[START Excerpted data]

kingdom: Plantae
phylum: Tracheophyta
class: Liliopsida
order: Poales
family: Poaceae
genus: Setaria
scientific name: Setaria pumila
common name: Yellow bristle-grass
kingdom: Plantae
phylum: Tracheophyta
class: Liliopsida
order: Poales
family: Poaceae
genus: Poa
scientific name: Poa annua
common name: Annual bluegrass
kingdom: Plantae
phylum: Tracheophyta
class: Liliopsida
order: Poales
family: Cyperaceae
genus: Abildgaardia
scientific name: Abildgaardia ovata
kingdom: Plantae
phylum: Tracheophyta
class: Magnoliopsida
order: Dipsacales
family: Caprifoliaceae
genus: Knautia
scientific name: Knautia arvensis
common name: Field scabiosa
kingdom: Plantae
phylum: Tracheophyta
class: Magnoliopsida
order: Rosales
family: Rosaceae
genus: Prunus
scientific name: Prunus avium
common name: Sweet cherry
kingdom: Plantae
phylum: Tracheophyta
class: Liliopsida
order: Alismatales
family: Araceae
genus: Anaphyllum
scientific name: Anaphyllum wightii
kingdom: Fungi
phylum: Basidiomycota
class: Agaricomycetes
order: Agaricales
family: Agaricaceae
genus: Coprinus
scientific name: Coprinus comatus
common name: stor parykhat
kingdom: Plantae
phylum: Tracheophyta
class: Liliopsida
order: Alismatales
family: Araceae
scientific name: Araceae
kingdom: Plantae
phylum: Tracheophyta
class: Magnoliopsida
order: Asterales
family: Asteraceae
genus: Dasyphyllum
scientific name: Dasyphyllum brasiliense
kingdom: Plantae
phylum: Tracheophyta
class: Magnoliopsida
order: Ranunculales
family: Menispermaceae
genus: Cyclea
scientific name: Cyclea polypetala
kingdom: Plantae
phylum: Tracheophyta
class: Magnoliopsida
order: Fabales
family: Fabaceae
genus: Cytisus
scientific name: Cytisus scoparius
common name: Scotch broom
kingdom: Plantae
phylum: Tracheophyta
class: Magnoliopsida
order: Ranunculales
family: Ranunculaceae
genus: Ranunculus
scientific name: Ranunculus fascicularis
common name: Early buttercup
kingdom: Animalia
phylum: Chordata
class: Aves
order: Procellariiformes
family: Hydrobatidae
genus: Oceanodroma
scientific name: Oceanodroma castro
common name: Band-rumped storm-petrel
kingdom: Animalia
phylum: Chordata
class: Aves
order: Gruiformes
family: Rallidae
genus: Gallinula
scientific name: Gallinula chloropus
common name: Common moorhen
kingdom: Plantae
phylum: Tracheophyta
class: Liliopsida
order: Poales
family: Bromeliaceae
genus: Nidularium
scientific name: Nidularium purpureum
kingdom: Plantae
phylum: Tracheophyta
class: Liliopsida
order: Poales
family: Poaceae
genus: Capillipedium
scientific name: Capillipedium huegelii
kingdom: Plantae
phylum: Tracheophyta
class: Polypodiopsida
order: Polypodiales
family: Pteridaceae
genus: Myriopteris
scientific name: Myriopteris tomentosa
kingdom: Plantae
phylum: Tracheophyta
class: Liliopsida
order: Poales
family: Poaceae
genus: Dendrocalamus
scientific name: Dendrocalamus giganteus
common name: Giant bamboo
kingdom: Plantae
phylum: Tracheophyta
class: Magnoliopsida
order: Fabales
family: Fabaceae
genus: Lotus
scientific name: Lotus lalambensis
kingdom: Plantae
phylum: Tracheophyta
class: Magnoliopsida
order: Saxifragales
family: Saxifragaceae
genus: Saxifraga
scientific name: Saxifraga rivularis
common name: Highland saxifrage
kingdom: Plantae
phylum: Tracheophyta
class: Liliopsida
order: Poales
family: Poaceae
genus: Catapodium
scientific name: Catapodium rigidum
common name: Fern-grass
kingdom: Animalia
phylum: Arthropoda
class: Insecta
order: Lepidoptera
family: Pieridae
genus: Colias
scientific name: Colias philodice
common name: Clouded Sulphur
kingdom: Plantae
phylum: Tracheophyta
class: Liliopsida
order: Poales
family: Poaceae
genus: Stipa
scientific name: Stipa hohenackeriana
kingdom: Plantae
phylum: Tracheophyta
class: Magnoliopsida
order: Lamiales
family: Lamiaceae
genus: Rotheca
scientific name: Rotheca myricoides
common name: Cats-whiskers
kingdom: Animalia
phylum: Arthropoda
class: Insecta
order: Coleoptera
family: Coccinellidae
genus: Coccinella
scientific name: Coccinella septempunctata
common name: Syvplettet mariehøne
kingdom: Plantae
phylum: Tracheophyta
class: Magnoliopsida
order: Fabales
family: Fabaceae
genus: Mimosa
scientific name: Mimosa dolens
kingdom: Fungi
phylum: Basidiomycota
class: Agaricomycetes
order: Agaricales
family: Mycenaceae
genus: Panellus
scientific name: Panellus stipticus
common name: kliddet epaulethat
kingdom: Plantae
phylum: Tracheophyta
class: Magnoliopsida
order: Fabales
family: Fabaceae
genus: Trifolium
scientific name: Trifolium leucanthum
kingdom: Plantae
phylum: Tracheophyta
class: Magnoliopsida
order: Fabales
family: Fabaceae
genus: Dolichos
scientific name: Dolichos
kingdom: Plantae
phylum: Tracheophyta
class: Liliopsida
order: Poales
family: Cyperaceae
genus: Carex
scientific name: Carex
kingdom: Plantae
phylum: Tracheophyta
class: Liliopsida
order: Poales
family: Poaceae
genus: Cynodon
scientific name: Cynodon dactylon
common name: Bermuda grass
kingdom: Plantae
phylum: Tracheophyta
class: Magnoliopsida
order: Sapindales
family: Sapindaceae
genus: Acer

[END Excerpted data]

Your goal -
Rewrite everything from the line containing "family: Coccinellidae" down to the end of the records, swapping "phylum" for "division" and leaving every other part as it stands.

Full answer -
family: Coccinellidae
genus: Coccinella
scientific name: Coccinella septempunctata
common name: Syvplettet mariehøne
kingdom: Plantae
division: Tracheophyta
class: Magnoliopsida
order: Fabales
family: Fabaceae
genus: Mimosa
scientific name: Mimosa dolens
kingdom: Fungi
division: Basidiomycota
class: Agaricomycetes
order: Agaricales
family: Mycenaceae
genus: Panellus
scientific name: Panellus stipticus
common name: kliddet epaulethat
kingdom: Plantae
division: Tracheophyta
class: Magnoliopsida
order: Fabales
family: Fabaceae
genus: Trifolium
scientific name: Trifolium leucanthum
kingdom: Plantae
division: Tracheophyta
class: Magnoliopsida
order: Fabales
family: Fabaceae
genus: Dolichos
scientific name: Dolichos
kingdom: Plantae
division: Tracheophyta
class: Liliopsida
order: Poales
family: Cyperaceae
genus: Carex
scientific name: Carex
kingdom: Plantae
division: Tracheophyta
class: Liliopsida
order: Poales
family: Poaceae
genus: Cynodon
scientific name: Cynodon dactylon
common name: Bermuda grass
kingdom: Plantae
division: Tracheophyta
class: Magnoliopsida
order: Sapindales
family: Sapindaceae
genus: Acer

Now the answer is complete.